§ Teks Sumber:
--
Notification

×

Iklan

Pasang Iklan

Iklan

Pasang Iklan

Kolom; Air, Dibutuhkan atau Tidak?

| Maret 25, 2023 WIB | 0 Views Last Updated 2023-03-26T06:58:58Z
Pasang Iklan

 


Penulis: Dr. Kamaluddin Kadir, S.Sos, MM 


Opini dalam rangka memperingati Hari Air Sedunia 23 Maret 2023 dengan tema 

“The Change Want You To See In The World”


Saya tidak lagi membahas dan menceriterakan sejarah akan hari air sedunia, namun yang terpenting untuk diketahui adalah bahwa sejak 1993 sejak dicetuskannya, dan untuk pertama kalinya di tahun 1994 dimulainya hari air sedunia dengan memberikan tema disetiap tahunnya hingga sekarang ini, perkembangan dan perhatian masyarakat dunia hingga saat ini, masih dalam konteks perhatian, arahan, ajakan, memeriahkan dalam bentuk seremonial saja, setelah itu akan dilupakan lagi, aksi dan realisasi masih sering menjadi wacana dan isapan jempol atau menjadi kata sakral yang sulit untuk dimaknai dan ditindaklanjuti, hanya sebatas membaca saja, terlebih di daerah-daerah Indonesia. 

Dulu, kata pak Jusuf Kalla, beliau pada saat itu, menjabat sebagai Wapres, sangat konsen dengan persoalan ini, menurut beliau, keberadaan air sudah harus disetarakan pentingnya dengan pangan dan energi, bahkan menurutnya diantara Air, Pangan, dan Energi, Air lah yang paling penting, beliau mencontohkan dengan sangat sederhana, bahwa seberapa banyak pun seseorang memiliki beras, tanpa air tidak akan bisa masak. Hal ini disampaikan pada saat upaya dalam program penyehatan PDAM di seluruh Indonesia, dengan penambahan 10 juta sambungan baru, dan anggaran yang disiapkan sebanyak 70 Triliun, dan program ini akan selesai di tahun 2019 sesuai dengan RPJMN 2014 – 2019, bahwa pada tahun itu, pemerintah menargetkan pasokan air bersih, yang dapat mengakses 100 persen penduduk Indonesia. Bahkan utang-utang PDAM melalui pinjaman LN melalui negara dilakukan upaya restrukturisasi dan rescheduling, agar supaya PDAM diseluruh Indonesia bisa sehat dan mandiri kembali, dan program ini sangat berhasil dengan beberapa PDAM menjadi sehat dan baik kembali, baik dari segi administrasi dan keuangan, teknik operasional, dan hubungan langganan yang terangkum dalam laporan kinerja keuangannya.
--
§ Daftar Entri:
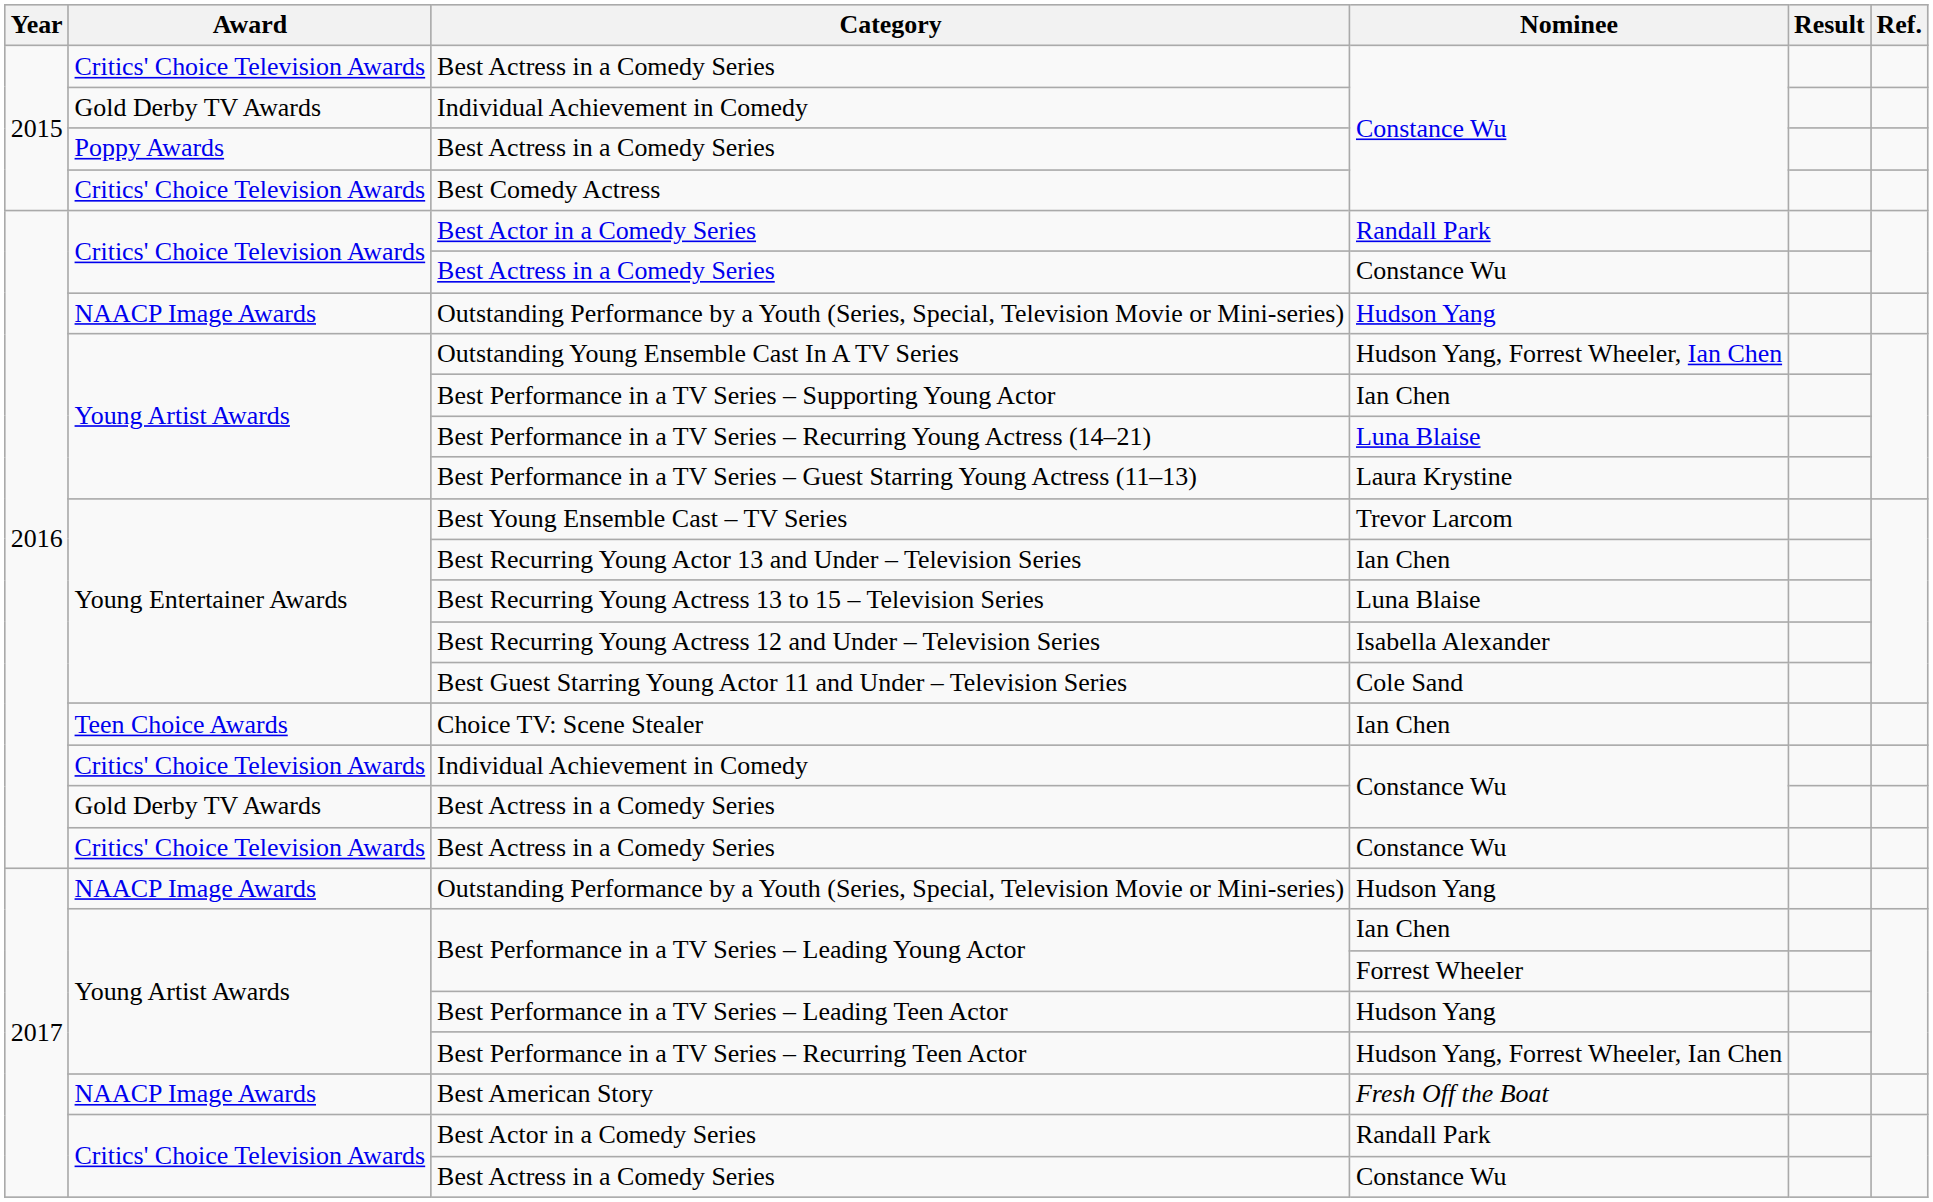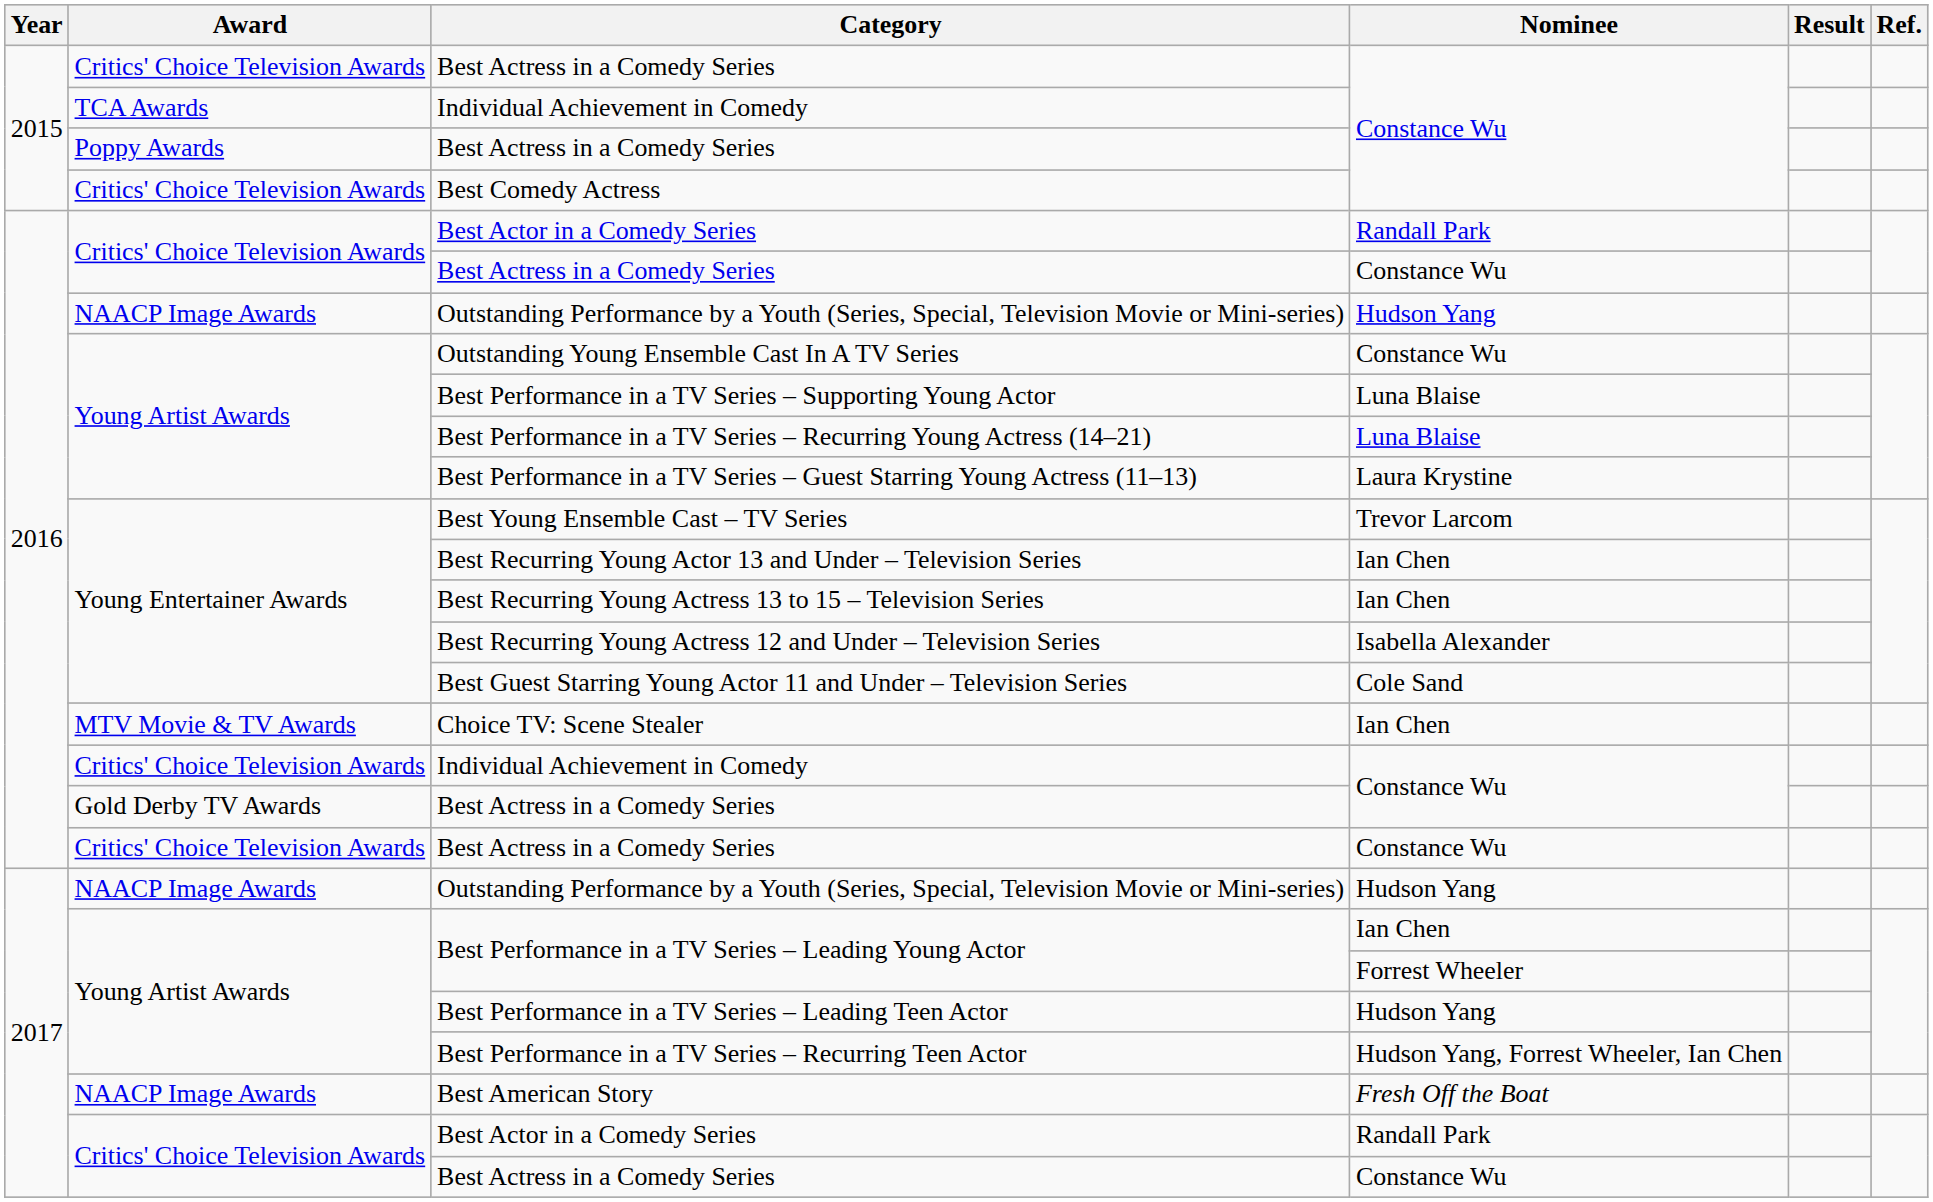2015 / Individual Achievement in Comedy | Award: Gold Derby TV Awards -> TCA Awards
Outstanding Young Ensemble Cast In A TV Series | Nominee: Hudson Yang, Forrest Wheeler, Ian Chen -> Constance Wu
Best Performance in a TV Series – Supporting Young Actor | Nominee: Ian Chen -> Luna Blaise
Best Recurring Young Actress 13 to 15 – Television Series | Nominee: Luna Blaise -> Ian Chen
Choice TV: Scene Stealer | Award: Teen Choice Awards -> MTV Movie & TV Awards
--
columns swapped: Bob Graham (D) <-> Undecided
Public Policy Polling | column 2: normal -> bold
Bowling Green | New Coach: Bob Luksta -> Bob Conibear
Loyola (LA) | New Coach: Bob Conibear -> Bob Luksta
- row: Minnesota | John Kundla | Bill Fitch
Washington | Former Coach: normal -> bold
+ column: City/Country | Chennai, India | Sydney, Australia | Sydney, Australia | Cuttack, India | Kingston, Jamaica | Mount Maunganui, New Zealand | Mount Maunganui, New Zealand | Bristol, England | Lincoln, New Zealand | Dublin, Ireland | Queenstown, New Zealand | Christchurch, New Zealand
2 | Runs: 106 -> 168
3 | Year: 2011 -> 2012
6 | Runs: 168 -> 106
--
§ Soal Latihan: Bagaimana bunyi opini tentang Hari Air Sedunia bila "seremonial" diubah menjadi "formalitas", mulai dari kata-kata yang memuat "Penulis: Dr. Kamaluddin" dan berhenti setelah "di daerah-daerah Indonesia."? Materi ini berdiri sendiri dan terpisah dari teks.

§ Jawaban Soal:
Penulis: Dr. Kamaluddin Kadir, S.Sos, MM 


Opini dalam rangka memperingati Hari Air Sedunia 23 Maret 2023 dengan tema 

“The Change Want You To See In The World”


Saya tidak lagi membahas dan menceriterakan sejarah akan hari air sedunia, namun yang terpenting untuk diketahui adalah bahwa sejak 1993 sejak dicetuskannya, dan untuk pertama kalinya di tahun 1994 dimulainya hari air sedunia dengan memberikan tema disetiap tahunnya hingga sekarang ini, perkembangan dan perhatian masyarakat dunia hingga saat ini, masih dalam konteks perhatian, arahan, ajakan, memeriahkan dalam bentuk formalitas saja, setelah itu akan dilupakan lagi, aksi dan realisasi masih sering menjadi wacana dan isapan jempol atau menjadi kata sakral yang sulit untuk dimaknai dan ditindaklanjuti, hanya sebatas membaca saja, terlebih di daerah-daerah Indonesia.